Francis A. Schaeffer,leader of L’Abri Fellowship, Huemoz, Switzerland

If evangelicals are to be evangelicals, we must not compromise our view of Scripture. There is no use of evangelicalism seeming to get larger and larger, if at the same time appreciable parts of evangelicalism are getting soft at that which is the central core, namely the Scriptures.

We must say with sadness that in some places seminaries and individuals who are known as evangelical no longer hold to a full view of Scripture. The issue is clear: Is the Bible true truth and infallible wherever it speaks, including where it touches history and the cosmos, or is it only in some sense revelational where it touches religious subjects? That is the issue.

The heart of neo-orthodox existential theology is that the Bible gives us a quarry out of which to have religious experience but that the Bible contains mistakes where it touches that which is verifiable—namely history and science. But unhappily we must say that in some circles … neo-orthodox existential theology is being taught under the name of evangelicalism.

The issue is whether the Bible gives propositional truth (that is, truth that may be stated in propositions) where it touches history and the cosmos, and this all the way back to pre-Abrahamic history, all the way back to the first eleven chapters of Genesis, or whether instead of that it is only meaningful where it touches that which is considered religious. T. H. Huxley, the biologist, the friend of Darwin, the grandfather of Aldous and Julian Huxley, wrote in 1890 that he visualized the day not far hence in which faith would be separated from all fact, and especially all pre-Abrahamic history, and that faith would then go on triumphant forever. This is an amazing quote for 1890 before the birth of existential philosophy or existential theology. He indeed foresaw something clearly. I am sure that he and his friends considered this some kind of a joke, because they would have understood well that if faith is separated from fact and specifically pre-Abrahamic space-time history, it is only another form of what we today call a trip.
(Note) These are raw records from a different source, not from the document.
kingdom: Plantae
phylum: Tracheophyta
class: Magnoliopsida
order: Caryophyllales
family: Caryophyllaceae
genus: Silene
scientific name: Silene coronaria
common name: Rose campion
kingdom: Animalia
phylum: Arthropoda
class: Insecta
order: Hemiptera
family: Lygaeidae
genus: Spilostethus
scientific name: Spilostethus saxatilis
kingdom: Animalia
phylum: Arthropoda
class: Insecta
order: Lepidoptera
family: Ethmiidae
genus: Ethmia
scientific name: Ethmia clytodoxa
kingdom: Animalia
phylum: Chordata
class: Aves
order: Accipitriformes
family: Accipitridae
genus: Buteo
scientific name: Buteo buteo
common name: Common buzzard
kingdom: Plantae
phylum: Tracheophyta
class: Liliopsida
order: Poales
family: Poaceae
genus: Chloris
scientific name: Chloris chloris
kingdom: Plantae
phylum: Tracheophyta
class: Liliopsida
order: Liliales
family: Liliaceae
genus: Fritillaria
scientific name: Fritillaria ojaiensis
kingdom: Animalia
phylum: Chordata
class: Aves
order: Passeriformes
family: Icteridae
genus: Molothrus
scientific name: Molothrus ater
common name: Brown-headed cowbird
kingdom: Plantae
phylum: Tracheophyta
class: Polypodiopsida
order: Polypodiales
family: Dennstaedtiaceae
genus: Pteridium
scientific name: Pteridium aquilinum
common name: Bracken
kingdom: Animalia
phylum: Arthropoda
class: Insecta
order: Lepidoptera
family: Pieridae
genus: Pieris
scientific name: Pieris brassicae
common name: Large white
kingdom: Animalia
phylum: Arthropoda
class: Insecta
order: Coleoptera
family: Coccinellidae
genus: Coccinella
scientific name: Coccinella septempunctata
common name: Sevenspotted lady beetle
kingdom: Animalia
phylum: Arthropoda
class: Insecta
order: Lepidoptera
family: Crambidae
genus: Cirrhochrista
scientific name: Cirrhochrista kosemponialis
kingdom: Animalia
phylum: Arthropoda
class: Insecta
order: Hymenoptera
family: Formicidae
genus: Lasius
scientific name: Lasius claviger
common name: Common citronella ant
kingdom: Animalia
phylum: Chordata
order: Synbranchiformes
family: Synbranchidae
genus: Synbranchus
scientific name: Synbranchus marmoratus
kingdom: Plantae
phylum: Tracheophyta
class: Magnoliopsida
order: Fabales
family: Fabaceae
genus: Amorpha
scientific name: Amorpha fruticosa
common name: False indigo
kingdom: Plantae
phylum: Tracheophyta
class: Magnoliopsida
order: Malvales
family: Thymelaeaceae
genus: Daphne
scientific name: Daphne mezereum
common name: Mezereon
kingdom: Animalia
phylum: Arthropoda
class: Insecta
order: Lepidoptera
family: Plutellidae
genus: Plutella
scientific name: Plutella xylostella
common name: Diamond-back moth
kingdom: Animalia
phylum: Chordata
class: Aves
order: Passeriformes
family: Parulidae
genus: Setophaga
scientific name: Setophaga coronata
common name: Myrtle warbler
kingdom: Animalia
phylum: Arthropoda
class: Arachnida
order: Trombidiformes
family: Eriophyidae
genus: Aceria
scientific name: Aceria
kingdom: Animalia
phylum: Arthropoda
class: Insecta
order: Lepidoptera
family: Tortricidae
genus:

But unhappily, it is not only the avowedly neoorthodox existential theologians who now hold that which T. H. Huxley foresaw, but some who call themselves evangelicals as well. This may come from the theological side in saying that not all the Bible is revelational, or it may come from the scientific side in saying that the Bible teaches little or nothing when it speaks of the cosmos.

Martin Luther said:

If I profess with the loudest voice and clearest exposition every portion of the truth of God except precisely that little point which the world and the devil are at that moment attacking, I am not confessing Christ, however boldly I may be professing Christ. Where the battle rages, there the loyalty of the soldier is proved, and to be steady on all the battle front besides is mere flight and disgrace if he flinches at that point.

In our day that point is the question of Scripture. Holding to a strong view of Scripture or not holding to it is the watershed of the evangelical world.

The first direction in which we must face is to say most lovingly but clearly: Evangelicalism is not consistently evangelical unless there is a line drawn between those who take a full view of Scripture and those who do not.